Kaberdey-Balkar Yöneticisi, Tek Alfabe İçin Bütün Çerkeslere Çağrıda Bulunuyor

Kaberdey-Balkar Yöneticisi Yuri Kokov (Kaynak:Vestnik Kavkaza)

Kuzey Kafkasya’daki Çerkes topraklarında, Moskova’nın Çerkes hareketinin yönetimini ele almak ve onu içten yok etmek stratejisinin, denenmiş -ve- doğru olduğu gözükmektedir. Bunu yapmak için Moskova, yönetici Yuri Kokov gibi belirli resmi figürlere, Çerkes milletinin yeniden doğuşu hakkında cüretkar vaatlerde bulunması için para ve güç bahşetmektedir. Aynı zamanda, bağımsız sivil aktivistlerin kuyusu kazılmakta, ortadan kaldırılmakta ya da kendi davaları aleyhine çalışmaları için taraf değiştirmeleri sağlanmaktadır. 

Valery Dzutsati, 11 Ekim 2016

Uluslararası Çerkes Birliği’nin geçenlerde düzenlenen bir konferansında, Kaberdey-Balkar yöneticisi Yuri Kokov, bütün Çerkesler için yeknesak bir alfabe yaratılmasını önerdi. Bu düşünce yeni olmamasına rağmen Rusya Federasyonu’ndaki Çerkes cumuriyetlerinden birinin siyasi liderinin bunu desteklemek için meydana çıkması, ilk kez gerçekleşen bir olay olarak kayda değer. Çerkes aktivistler, Sovyetler Birliği’nin 1991 yılındaki çöküşünden bu yana birçok kez konuya parmak bastılar. Bu durum, Çerkeslerin çok sayıda taksimatlarının bulunması sebebiyle, Çerkesler için özellikle günceldir (Kavkazskaya Politika, 23 Eylül)
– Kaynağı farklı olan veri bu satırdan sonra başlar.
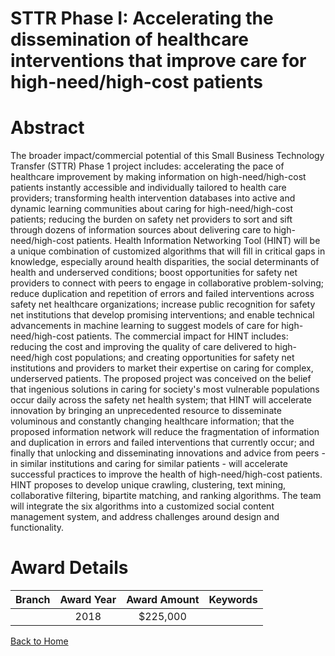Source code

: 
STTR Phase I: Accelerating the dissemination of healthcare interventions that improve care for high-need/high-cost patients
===========================================================================================================================

# Abstract


The broader impact/commercial potential of this Small Business Technology Transfer (STTR) Phase 1 project includes: accelerating the pace of healthcare improvement by making information on high-need/high-cost patients instantly accessible and individually tailored to health care providers; transforming health intervention databases into active and dynamic learning communities about caring for high-need/high-cost patients; reducing the burden on safety net providers to sort and sift through dozens of information sources about delivering care to high-need/high-cost patients. Health Information Networking Tool (HINT) will be a unique combination of customized algorithms that will fill in critical gaps in knowledge, especially around health disparities, the social determinants of health and underserved conditions; boost opportunities for safety net providers to connect with peers to engage in collaborative problem-solving; reduce duplication and repetition of errors and failed interventions across safety net healthcare organizations; increase public recognition for safety net institutions that develop promising interventions; and enable technical advancements in machine learning to suggest models of care for high-need/high-cost patients. The commercial impact for HINT includes: reducing the cost and improving the quality of care delivered to high-need/high cost populations; and creating opportunities for safety net institutions and providers to market their expertise on caring for complex, underserved patients. The proposed project was conceived on the belief that ingenious solutions in caring for society's most vulnerable populations occur daily across the safety net health system; that HINT will accelerate innovation by bringing an unprecedented resource to disseminate voluminous and constantly changing healthcare information; that the proposed information network will reduce the fragmentation of information and duplication in errors and failed interventions that currently occur; and finally that unlocking and disseminating innovations and advice from peers - in similar institutions and caring for similar patients - will accelerate successful practices to improve the health of high-need/high-cost patients. HINT proposes to develop unique crawling, clustering, text mining, collaborative filtering, bipartite matching, and ranking algorithms. The team will integrate the six algorithms into a customized social content management system, and address challenges around design and functionality.  

# Award Details

|Branch|Award Year|Award Amount|Keywords|
| :---: | :---: | :---: | :---: |
||2018|$225,000||
  
  


[Back to Home](https://github.com/chrischow/dod_sbir_awards/Reports/JT/#339)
Kuzey Kafkasya’da Çerkesler, Kaberdey-Balkar,Karaçay-Çerkesya, Adigey ve Krasnodar bölgesi olmak üzere dört ana bölgeye taksim edilmiştir. Çerkes nüfusunun büyük bir kısmı Kuzey Kafkasya’daki vatanları dışında, çoğunlukla Türkiye’de mukimdirler. Böylelikle yeknesak bir iletişim ortamı yaratılması, bu bölünmüş halkın koordinasyonunda büyük bir vasıta olacaktır. Rusya dışındaki bir çok Çerkes aktivist Çerkes dili için Latin Alfabesi’nin benimsenmesinden yana tutum takınmıştır. 
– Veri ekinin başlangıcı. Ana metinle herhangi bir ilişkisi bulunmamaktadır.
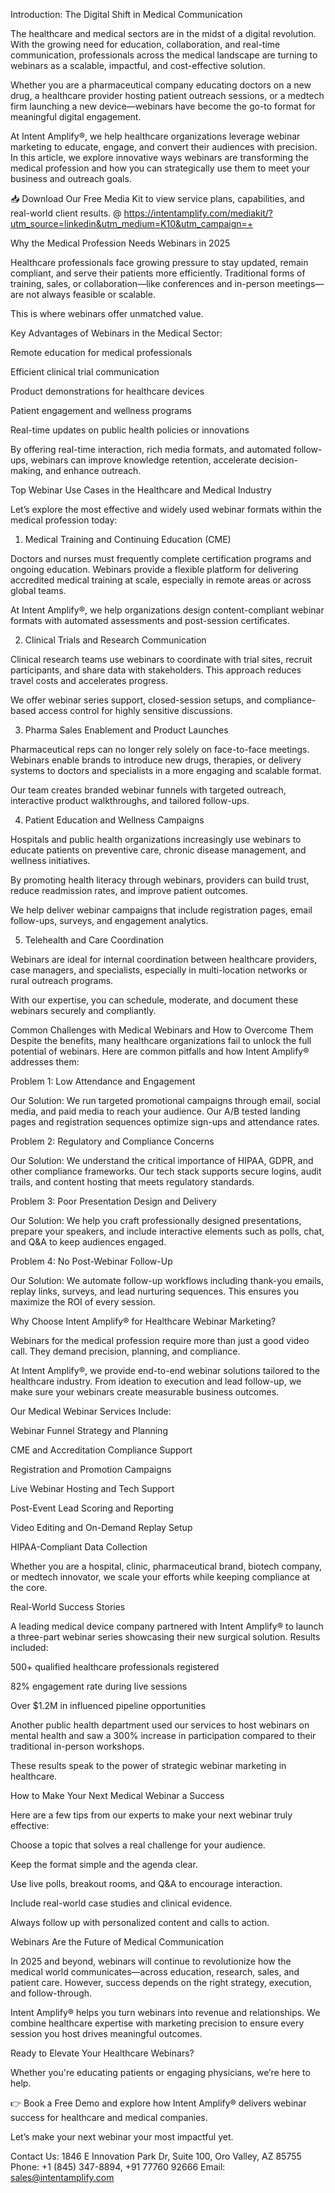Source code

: Introduction: The Digital Shift in Medical Communication

The healthcare and medical sectors are in the midst of a digital revolution. With the growing need for education, collaboration, and real-time communication, professionals across the medical landscape are turning to webinars as a scalable, impactful, and cost-effective solution.

Whether you are a pharmaceutical company educating doctors on a new drug, a healthcare provider hosting patient outreach sessions, or a medtech firm launching a new device—webinars have become the go-to format for meaningful digital engagement.

At Intent Amplify®, we help healthcare organizations leverage webinar marketing to educate, engage, and convert their audiences with precision. In this article, we explore innovative ways webinars are transforming the medical profession and how you can strategically use them to meet your business and outreach goals.

📥 Download Our Free Media Kit to view service plans, capabilities, and real-world client results. @ https://intentamplify.com/mediakit/?utm_source=linkedin&utm_medium=K10&utm_campaign=+

Why the Medical Profession Needs Webinars in 2025

Healthcare professionals face growing pressure to stay updated, remain compliant, and serve their patients more efficiently. Traditional forms of training, sales, or collaboration—like conferences and in-person meetings—are not always feasible or scalable.

This is where webinars offer unmatched value.

Key Advantages of Webinars in the Medical Sector:

Remote education for medical professionals

Efficient clinical trial communication

Product demonstrations for healthcare devices

Patient engagement and wellness programs

Real-time updates on public health policies or innovations

By offering real-time interaction, rich media formats, and automated follow-ups, webinars can improve knowledge retention, accelerate decision-making, and enhance outreach.

Top Webinar Use Cases in the Healthcare and Medical Industry

Let’s explore the most effective and widely used webinar formats within the medical profession today:

1. Medical Training and Continuing Education (CME)

Doctors and nurses must frequently complete certification programs and ongoing education. Webinars provide a flexible platform for delivering accredited medical training at scale, especially in remote areas or across global teams.

At Intent Amplify®, we help organizations design content-compliant webinar formats with automated assessments and post-session certificates.

2. Clinical Trials and Research Communication

Clinical research teams use webinars to coordinate with trial sites, recruit participants, and share data with stakeholders. This approach reduces travel costs and accelerates progress.

We offer webinar series support, closed-session setups, and compliance-based access control for highly sensitive discussions.

3. Pharma Sales Enablement and Product Launches

Pharmaceutical reps can no longer rely solely on face-to-face meetings. Webinars enable brands to introduce new drugs, therapies, or delivery systems to doctors and specialists in a more engaging and scalable format.

Our team creates branded webinar funnels with targeted outreach, interactive product walkthroughs, and tailored follow-ups.

4. Patient Education and Wellness Campaigns

Hospitals and public health organizations increasingly use webinars to educate patients on preventive care, chronic disease management, and wellness initiatives.

By promoting health literacy through webinars, providers can build trust, reduce readmission rates, and improve patient outcomes.

We help deliver webinar campaigns that include registration pages, email follow-ups, surveys, and engagement analytics.

5. Telehealth and Care Coordination

Webinars are ideal for internal coordination between healthcare providers, case managers, and specialists, especially in multi-location networks or rural outreach programs.

With our expertise, you can schedule, moderate, and document these webinars securely and compliantly.

Common Challenges with Medical Webinars and How to Overcome Them
Despite the benefits, many healthcare organizations fail to unlock the full potential of webinars. Here are common pitfalls and how Intent Amplify® addresses them:

Problem 1: Low Attendance and Engagement

Our Solution:
We run targeted promotional campaigns through email, social media, and paid media to reach your audience. Our A/B tested landing pages and registration sequences optimize sign-ups and attendance rates.

Problem 2: Regulatory and Compliance Concerns

Our Solution:
We understand the critical importance of HIPAA, GDPR, and other compliance frameworks. Our tech stack supports secure logins, audit trails, and content hosting that meets regulatory standards.

Problem 3: Poor Presentation Design and Delivery

Our Solution:
We help you craft professionally designed presentations, prepare your speakers, and include interactive elements such as polls, chat, and Q&A to keep audiences engaged.

Problem 4: No Post-Webinar Follow-Up

Our Solution:
We automate follow-up workflows including thank-you emails, replay links, surveys, and lead nurturing sequences. This ensures you maximize the ROI of every session.

Why Choose Intent Amplify® for Healthcare Webinar Marketing?

Webinars for the medical profession require more than just a good video call. They demand precision, planning, and compliance.

At Intent Amplify®, we provide end-to-end webinar solutions tailored to the healthcare industry. From ideation to execution and lead follow-up, we make sure your webinars create measurable business outcomes.

Our Medical Webinar Services Include:

Webinar Funnel Strategy and Planning

CME and Accreditation Compliance Support

Registration and Promotion Campaigns

Live Webinar Hosting and Tech Support

Post-Event Lead Scoring and Reporting

Video Editing and On-Demand Replay Setup

HIPAA-Compliant Data Collection

Whether you are a hospital, clinic, pharmaceutical brand, biotech company, or medtech innovator, we scale your efforts while keeping compliance at the core.

Real-World Success Stories

A leading medical device company partnered with Intent Amplify® to launch a three-part webinar series showcasing their new surgical solution. Results included:

500+ qualified healthcare professionals registered

82% engagement rate during live sessions

Over $1.2M in influenced pipeline opportunities

Another public health department used our services to host webinars on mental health and saw a 300% increase in participation compared to their traditional in-person workshops.

These results speak to the power of strategic webinar marketing in healthcare.

How to Make Your Next Medical Webinar a Success

Here are a few tips from our experts to make your next webinar truly effective:

Choose a topic that solves a real challenge for your audience.

Keep the format simple and the agenda clear.

Use live polls, breakout rooms, and Q&A to encourage interaction.

Include real-world case studies and clinical evidence.

Always follow up with personalized content and calls to action.

Webinars Are the Future of Medical Communication

In 2025 and beyond, webinars will continue to revolutionize how the medical world communicates—across education, research, sales, and patient care. However, success depends on the right strategy, execution, and follow-through.

Intent Amplify® helps you turn webinars into revenue and relationships. We combine healthcare expertise with marketing precision to ensure every session you host drives meaningful outcomes.

Ready to Elevate Your Healthcare Webinars?

Whether you're educating patients or engaging physicians, we’re here to help.

👉 Book a Free Demo and explore how Intent Amplify® delivers webinar success for healthcare and medical companies.

Let’s make your next webinar your most impactful yet.

Contact Us:
1846 E Innovation Park Dr,
Suite 100, Oro Valley, AZ 85755
Phone: +1 (845) 347-8894, +91 77760 92666
Email: sales@intentamplify.com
Bazı Çerkesler, Arap, Latin ve Kiril Alfabelerinden önceki antik Çerkes alfabesine dönülmesini dahi önermişlerdir. Kuzey Kafkasya’daki bütün Çerkesler Kiril temelli alfabeler kullanıyor olsalar bile, bu alfabeler birbirinin aynısı değildir. Buna ilaveten dört bölgedeki Çerkesler, bazen yekdiğerini anlamakta kendilerine güçlük yaratan farklı diyalektler ile konuşmaktadırlar (Onkavkaz.com, 16 Haziran 2015).

Kaberdey-Balkar yöneticisi bütün Çerkesler için sadece Kiril alfabesi temelli aynı alfabeyi önermiyor, aynı zamanda Çerkeslerin kendi yönetimlerinde ve ülkeler arası sınırlarda henüz sahip olmadıkları ortak bir yazın dili yaratılmasını da öneriyor. Çerkes aktivist Asker Sokht’a göre, ortak bir alfabe tasarımı nispeten kolay bir görev; tanınmış dilbilim profesörü Muhadin Kumakhov zaten benzer bir iş için vakıf kurdu.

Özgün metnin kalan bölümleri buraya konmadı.